At this point we have two use case. First is simple and resolve by the ordinary way of tQl operators appliyng.
select count(tasks.id)
, sum(custom.worklogs.duration)
, priorityName
from ticket
group by priorityName, custom.worklogs[], tasks[]
Secon one is nested in nested. Nested-in-nested querying follows the same core rules as regular nested queries, with an additional layer of complexity due to deeper hierarchy levels. The rules remain the same, but they must be applied at each level of nesting. A sample dataset contain multiple levels of nesting, such as:
- A ticket contains multiple tasks.
- Each task contains multiple history entries.

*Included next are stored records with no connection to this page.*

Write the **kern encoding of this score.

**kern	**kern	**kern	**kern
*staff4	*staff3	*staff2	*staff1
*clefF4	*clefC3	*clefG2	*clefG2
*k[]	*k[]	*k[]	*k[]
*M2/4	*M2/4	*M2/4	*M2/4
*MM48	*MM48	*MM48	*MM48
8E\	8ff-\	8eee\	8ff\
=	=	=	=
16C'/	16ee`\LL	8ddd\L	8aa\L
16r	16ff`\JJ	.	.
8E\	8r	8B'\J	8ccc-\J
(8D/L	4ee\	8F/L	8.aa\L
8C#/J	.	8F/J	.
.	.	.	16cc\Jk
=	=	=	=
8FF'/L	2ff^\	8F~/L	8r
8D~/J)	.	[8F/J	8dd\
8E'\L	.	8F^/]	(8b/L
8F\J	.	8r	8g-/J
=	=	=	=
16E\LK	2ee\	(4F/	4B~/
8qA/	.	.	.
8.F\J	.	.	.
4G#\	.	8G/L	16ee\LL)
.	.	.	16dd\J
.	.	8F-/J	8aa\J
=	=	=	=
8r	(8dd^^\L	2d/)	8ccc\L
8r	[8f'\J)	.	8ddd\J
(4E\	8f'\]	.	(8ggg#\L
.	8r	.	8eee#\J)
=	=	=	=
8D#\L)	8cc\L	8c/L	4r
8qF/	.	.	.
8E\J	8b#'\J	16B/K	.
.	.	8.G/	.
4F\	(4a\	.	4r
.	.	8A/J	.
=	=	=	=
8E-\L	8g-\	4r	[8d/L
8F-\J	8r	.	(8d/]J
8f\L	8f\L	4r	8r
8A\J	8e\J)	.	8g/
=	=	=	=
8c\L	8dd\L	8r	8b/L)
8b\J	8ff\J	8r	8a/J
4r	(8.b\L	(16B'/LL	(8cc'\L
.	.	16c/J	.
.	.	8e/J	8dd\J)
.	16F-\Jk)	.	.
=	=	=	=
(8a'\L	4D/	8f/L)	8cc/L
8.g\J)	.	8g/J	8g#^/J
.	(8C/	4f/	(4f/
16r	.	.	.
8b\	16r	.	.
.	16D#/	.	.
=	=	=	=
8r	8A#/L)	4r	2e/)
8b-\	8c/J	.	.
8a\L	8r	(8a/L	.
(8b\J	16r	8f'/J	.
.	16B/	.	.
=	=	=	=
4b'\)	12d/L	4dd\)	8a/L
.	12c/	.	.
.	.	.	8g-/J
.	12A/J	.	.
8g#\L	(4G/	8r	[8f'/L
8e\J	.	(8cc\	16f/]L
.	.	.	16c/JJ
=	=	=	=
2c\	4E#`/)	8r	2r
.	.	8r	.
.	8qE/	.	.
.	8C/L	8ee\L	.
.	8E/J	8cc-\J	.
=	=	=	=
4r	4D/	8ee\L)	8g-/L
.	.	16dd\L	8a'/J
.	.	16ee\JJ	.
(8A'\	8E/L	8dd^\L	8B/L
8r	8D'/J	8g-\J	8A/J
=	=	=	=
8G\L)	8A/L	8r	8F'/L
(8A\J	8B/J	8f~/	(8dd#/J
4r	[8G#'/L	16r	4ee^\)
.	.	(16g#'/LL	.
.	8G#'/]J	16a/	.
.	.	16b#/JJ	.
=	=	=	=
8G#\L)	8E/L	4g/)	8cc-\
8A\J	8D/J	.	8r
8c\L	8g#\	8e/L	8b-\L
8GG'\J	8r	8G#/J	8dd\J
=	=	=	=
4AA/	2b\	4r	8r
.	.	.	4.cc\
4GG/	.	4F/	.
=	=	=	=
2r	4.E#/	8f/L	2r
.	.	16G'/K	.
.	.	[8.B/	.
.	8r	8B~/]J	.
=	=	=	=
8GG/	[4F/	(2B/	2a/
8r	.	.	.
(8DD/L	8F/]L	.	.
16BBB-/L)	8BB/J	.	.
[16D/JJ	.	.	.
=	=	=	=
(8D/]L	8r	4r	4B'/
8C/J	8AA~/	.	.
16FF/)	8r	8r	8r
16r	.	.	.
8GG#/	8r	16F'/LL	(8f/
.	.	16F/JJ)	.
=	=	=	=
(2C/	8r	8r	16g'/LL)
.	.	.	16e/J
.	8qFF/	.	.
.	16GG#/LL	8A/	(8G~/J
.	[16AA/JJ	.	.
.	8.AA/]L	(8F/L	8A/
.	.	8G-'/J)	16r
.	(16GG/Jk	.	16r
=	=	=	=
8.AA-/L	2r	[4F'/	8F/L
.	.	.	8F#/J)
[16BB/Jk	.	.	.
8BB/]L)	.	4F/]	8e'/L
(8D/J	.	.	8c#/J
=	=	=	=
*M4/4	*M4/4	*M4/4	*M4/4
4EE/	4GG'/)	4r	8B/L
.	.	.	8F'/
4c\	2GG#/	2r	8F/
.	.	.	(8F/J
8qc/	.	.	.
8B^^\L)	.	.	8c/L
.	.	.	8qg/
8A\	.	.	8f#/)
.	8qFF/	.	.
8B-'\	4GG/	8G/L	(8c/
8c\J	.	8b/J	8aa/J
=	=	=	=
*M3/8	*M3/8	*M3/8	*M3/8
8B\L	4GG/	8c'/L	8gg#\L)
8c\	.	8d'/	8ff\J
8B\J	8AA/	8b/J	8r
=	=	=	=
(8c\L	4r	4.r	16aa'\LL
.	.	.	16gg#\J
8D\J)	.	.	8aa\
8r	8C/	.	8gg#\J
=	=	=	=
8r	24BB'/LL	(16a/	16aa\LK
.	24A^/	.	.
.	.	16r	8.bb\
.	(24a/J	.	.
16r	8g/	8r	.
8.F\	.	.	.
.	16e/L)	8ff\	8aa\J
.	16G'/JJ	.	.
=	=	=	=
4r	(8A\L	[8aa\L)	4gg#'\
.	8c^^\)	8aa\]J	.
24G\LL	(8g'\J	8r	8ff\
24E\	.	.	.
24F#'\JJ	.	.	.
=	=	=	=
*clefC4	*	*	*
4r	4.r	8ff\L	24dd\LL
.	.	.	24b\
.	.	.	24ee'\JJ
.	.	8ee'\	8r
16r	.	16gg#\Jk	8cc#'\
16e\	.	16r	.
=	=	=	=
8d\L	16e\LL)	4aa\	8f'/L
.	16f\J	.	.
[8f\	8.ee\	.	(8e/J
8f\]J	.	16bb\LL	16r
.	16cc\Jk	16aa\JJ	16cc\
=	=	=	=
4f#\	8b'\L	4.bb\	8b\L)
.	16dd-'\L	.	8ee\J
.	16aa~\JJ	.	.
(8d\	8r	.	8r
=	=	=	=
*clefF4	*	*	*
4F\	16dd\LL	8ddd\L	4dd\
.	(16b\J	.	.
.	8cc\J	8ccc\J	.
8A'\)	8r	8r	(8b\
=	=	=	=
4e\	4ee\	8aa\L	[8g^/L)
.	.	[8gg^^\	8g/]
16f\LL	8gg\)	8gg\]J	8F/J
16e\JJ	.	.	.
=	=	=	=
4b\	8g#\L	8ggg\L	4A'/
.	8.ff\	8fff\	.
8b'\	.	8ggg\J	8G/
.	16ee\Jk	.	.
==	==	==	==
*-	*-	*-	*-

The querying such a structure requires conditions on multiple levels of nesting, as seen in this query:
select converted key
, tasks.name
, tasks[id IS NOT NULL].history[startTime IS NOT NULL].changes
from ticket
where tasks[id IS NOT NULL].history[startTime IS NOT NULL] and key like 'ebox-51%'
key | tasks.name | tasks.history.changes |
---|---|---|
EBOX-514 | Řešení | [["USER","USER_GROUP"],["USER","USER_GROUP"],["USER","USER_GROUP"],["USER_GROUP"],["USER","USER_GROUP"]] |
EBOX-515 | Řešení | [["USER", "USER_GROUP" ], [ "USER", "USER_GROUP" ], [ "USER", "USER_GROUP" ] ] |
EBOX-516 | Řešení | [ [ "USER", "USER_GROUP" ], [ "USER", "USER_GROUP" ], [ "USER", "USER_GROUP" ] ] |
EBOX-519 | Řešení | [ [ "USER", "USER_GROUP" ] ] |
Handling NULL Values in Nested Queries
NULL Values Must Be Explicitly Filtered in tQL Filtering NULL values is crucial in tQL to prevent unwanted results, especially in GROUP BY queries where missing values can distort aggregations or lead to incorrect dataset outputs. To ensure accuracy in queries, apply explicit NULL checks at relevant levels:
-
Filter out NULL tasks before accessing subfields: tasks[id IS NOT NULL]
-
Filter out NULL history records before accessing subfields: history[startTime IS NOT NULL]
NULL filtering is not limited to changes. The filter should be adapted to the specific predicate needed for accurate results. For example, if filtering on status:
tasks[active=true].history[changes = 'USER_GROUP']
select converted() key
, tasks.name
, tasks[id IS NOT NULL].history.changes
, sum(tasks[].history[].duration) as "Duration"
from ticket
where tasks[id IS NOT NULL].history[startTime IS NOT NULL]
group by tasks[id IS NOT NULL].history[startTime IS NOT NULL].changes, tasks[id IS NOT NULL].name, key
key | tasks.name | tasks.history.changes | Duration |
---|---|---|---|
ebox-514 | Řešení | USER_GROUP | 951357 |
ebox-514 | Řešení | USER | 951352 |
ebox-515 | Řešení | USER | 1538050 |
ebox-515 | Řešení | USER_GROUP | 1538050 |
ebox-516 | Řešení | USER | 1207300 |
ebox-516 | Řešení | USER_GROUP | 1207300 |
ebox-519 | Řešení | USER | 1173 |
ebox-519 | Řešení | USER_GROUP | 1173 |